Maybe everything becomes politicized eventually, and every policy issue is reduced to a war for voters. But there's something particularly scare-mongering and screechy about the pot debate. Look at the anti-marijuana campaign ads the Tories used in the recent Brandon-Souris by-election: "A lawlessness that we can scarcely estimate has grown and is now flourishing, it exists in almost every city and hamlet in the country …"

Oh, whoops. That was actually from Reefer Madness. My bad! Here's the actual Conservative flyer sent to voters: "Justin Trudeau's Liberals do not have a plan to create jobs, but they do have a plan to legalize marijuana. … Their plan to legalize marijuana will make it more available to minors."

The party ran radio ads beginning with the sound of a school bell, followed by a concerned mom's voice wondering what this pot tsunami might bring. The message was clear: Your teenager will soon be taking Mary Jane to a dance called depravity.

If you think this nouveau prohibitionist talk doesn't have an effect, consider that the Sensible BC campaign reported some people wanting to sign the petition but afraid of the consequences. "There's a lot of people who would tell us they support what we're doing and they're behind us, but they don't want to sign because they're afraid they'll lose their job, they're afraid that they can't cross the border, they're afraid the RCMP will get this list," campaign organizer Dana Larsen told The Huffington Post.

That's right: People were afraid to sign a petition that might one day lead to a referendum that might or might not decriminalize pot. This does not strike me as the spirit of 2013.
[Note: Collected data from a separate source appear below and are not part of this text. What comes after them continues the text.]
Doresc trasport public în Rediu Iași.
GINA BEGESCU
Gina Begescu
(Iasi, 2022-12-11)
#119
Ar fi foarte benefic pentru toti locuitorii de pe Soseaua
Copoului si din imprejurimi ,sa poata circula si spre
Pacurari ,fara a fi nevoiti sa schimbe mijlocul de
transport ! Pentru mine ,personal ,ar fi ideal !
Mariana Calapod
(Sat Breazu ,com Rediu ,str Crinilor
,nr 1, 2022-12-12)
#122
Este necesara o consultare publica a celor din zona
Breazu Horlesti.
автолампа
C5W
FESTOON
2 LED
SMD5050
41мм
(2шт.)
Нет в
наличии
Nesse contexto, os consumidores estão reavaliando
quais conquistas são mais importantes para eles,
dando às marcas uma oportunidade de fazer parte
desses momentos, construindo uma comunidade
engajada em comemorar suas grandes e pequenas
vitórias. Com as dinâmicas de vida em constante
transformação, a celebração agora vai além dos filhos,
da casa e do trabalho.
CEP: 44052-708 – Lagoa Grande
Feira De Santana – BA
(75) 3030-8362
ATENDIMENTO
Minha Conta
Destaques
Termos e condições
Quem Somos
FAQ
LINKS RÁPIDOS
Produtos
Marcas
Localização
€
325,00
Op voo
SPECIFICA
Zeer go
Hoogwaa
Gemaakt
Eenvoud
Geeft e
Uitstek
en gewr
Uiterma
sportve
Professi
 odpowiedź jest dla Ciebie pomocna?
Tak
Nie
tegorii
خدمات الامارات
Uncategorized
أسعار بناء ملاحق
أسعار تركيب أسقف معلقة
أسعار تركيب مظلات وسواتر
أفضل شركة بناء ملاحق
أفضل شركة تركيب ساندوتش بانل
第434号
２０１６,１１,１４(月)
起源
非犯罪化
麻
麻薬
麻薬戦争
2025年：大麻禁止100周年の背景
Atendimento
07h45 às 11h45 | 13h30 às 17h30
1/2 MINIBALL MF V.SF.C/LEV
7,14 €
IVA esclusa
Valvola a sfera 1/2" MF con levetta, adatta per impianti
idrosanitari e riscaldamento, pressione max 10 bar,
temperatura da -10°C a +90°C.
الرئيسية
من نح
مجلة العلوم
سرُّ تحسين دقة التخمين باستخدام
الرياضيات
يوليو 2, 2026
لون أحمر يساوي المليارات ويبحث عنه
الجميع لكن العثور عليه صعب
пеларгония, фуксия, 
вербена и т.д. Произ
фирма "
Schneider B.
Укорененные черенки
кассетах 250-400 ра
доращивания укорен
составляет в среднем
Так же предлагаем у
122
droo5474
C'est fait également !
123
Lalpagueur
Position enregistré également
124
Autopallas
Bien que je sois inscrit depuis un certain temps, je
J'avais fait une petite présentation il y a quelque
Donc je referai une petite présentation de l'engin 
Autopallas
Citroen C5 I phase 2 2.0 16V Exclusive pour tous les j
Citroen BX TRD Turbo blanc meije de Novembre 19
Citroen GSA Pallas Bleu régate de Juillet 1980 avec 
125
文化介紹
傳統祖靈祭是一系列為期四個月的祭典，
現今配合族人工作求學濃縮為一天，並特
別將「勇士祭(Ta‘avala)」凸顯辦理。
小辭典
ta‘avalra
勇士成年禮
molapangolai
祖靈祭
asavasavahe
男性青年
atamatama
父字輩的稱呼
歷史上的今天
But wait, I hear you saying. Are you high, Liz? Marijuana is a gateway drug. Alison Redford said so. To which I say, absolutely. Open that gate, and the next thing you know you're sucking back an extra-large Slurpee while watching your 10th episode of Futurama. It is indeed a bleak and soul-destroying world.

And no, I'm not high, although I might be shortly. If you see a middle-aged lady giggling madly on the street, looking for a speakeasy to dance in and a youth to debauch, don't worry. It's just me. Please don't alert the authorities.